┌─ Entries provided

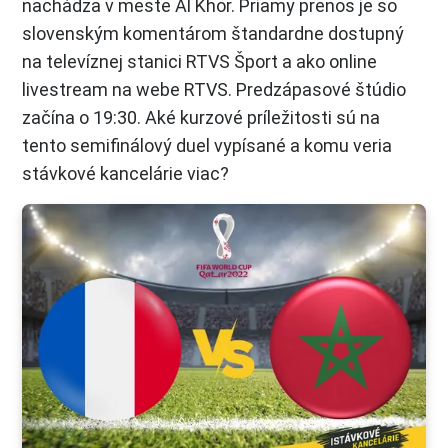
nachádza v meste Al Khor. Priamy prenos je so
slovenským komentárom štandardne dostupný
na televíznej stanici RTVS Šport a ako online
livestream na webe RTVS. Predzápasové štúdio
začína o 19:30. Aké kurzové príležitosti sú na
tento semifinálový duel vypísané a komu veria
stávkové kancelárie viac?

└─

» **Work task**
Please copy the lines above word for word, leaving out the picture.

» **Your response**
nachádza v meste Al Khor. Priamy prenos je so
slovenským komentárom štandardne dostupný
na televíznej stanici RTVS Šport a ako online
livestream na webe RTVS. Predzápasové štúdio
začína o 19:30. Aké kurzové príležitosti sú na
tento semifinálový duel vypísané a komu veria
stávkové kancelárie viac?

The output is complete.